___ DOCUMENT EXCERPT

Audit shows UC admission standards relaxed for out-of-staters

MIT is 54% male enrollment and 46% female. But the admit rate at MIT for women is 13% vs. 6% for men. At Caltech: 16 percent admission rate for women, 6 percent for men. At Carnegie Mellon: 28 percent for women, 22 percent for men. Harvey Mudd: 23 percent female admission rate, 10 percent male rate.

So it looks like Prop 209 keeps Cal engineering from doing some of the things its private peer institutions are doing regarding female engineering applicants. What am I missing?

But Prop 209 overall seems to help the gals get into UCLA (56% female enrollment overall) and UCB (52%)?

It’s a public forum. If we want to attempt to educate some of the junior posters who don’t know as much as we do, we can. All they have to do is stop reading posts if they don’t want to learn from us .

That’s only if you assume its a “problem.” Clearly, UC does not; otherwise they would have solved it already. Again, UC thinks its done its educational job as long as there are plenty of Eng spaces available in Merced. (Not saying that I agree with that policy position…)

Sorry, I thought I covered that previously. In general if yield goes up overall [b[and** there is more space available, then yes, there will be more females in CoE, but not necessarily more on a % basis. But facilities are capped – Engineering labs are expensive – so increasing yield, will result in a lower admissions rate. Thus I don’t see how increasing overall yield will work to increase the number of females. If the plan is to increase the yield of females alone, then that becomes a political dance to avoid the appearance of disadvantaging guys.

One way to selectively increase yield is to encourage the Alumni Association to start providing scholarships/grants to women accpetees in the CoE to encourage them to enroll. But again, UC doesn’t see the problem, so they won’t likely be the first to suggest it to the Alums.

______
___ SUPPLIED DATA

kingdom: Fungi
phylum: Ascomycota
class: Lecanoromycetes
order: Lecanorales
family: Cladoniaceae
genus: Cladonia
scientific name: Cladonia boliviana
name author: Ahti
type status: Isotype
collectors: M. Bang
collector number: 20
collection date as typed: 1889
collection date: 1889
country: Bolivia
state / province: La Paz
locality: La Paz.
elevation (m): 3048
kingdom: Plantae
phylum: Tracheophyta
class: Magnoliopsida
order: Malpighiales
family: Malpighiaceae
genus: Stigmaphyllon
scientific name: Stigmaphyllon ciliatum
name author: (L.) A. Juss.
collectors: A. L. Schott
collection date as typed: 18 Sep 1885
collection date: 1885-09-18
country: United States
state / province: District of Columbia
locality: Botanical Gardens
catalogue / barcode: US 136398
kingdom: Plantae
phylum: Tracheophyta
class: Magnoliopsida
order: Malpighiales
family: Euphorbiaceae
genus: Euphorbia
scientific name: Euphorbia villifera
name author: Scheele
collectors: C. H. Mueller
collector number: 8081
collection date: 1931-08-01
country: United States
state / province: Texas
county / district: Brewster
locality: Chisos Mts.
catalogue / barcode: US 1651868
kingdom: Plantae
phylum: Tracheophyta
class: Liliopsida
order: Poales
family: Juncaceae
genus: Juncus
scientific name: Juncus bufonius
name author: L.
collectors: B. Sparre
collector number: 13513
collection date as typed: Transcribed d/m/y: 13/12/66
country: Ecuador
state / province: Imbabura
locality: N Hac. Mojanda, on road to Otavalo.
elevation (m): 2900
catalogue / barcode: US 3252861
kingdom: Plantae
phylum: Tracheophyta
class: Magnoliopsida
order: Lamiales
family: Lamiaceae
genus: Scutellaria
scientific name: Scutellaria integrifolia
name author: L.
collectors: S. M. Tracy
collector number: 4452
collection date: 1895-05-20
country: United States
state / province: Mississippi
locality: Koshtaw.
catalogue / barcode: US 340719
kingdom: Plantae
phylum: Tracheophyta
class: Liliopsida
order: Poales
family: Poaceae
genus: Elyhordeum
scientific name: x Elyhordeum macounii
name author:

______

§ **TASK SET**
(A) Write out the UC admissions discussion word for word, starting at the words "It’s a public" and ending after the words "learn from us .".
(B) Continue the UC admissions discussion from the point where it stops.
The records come from a separate source.

§ **OUTPUTS BY TASK**
(A)
It’s a public forum. If we want to attempt to educate some of the junior posters who don’t know as much as we do, we can. All they have to do is stop reading posts if they don’t want to learn from us .

(B)
Yes it is, and the well-endowed schools easily offer it. Most kids (and their parents) prefer a college close to home, or at least within a day’s drive. Others, are excited to go OOS for the experience. And a significant discount from an Ivy can be very attractive.

]

As pointed out previously, statistically, these two numbers are not comparable. L&S does not admit by major. Moreover, I know plenty of future STEM kids who mark Undeclared on the app, thinking that it will give them a boost. Just assume that some/many of those Undeclared mosey on over to Comp Sci…

But even if the yield numbers are in the ballpark, without looking at the applications, we have no way of knowing if admissions is fair or not. Professor Pisani, a Stats Professor at Cal, has a whole section in his textbook on Simpson’s Paradox, and his work on gender bias in grad admissions at Cal.

https://en.wikipedia.org/wiki/Simpson%27s_paradox

"So it looks like Prop 209 keeps Cal engineering from doing some of the things its private peer institutions are doing regarding female engineering applicants. "

Exactly. You’re not missing anything. Prop 209 is one of the main obstacles that prevents the UC’s from having more women in the engineering programs. Because they can’t put a finger on the admission scale for women in order to overcome lower yields, by admitting more women .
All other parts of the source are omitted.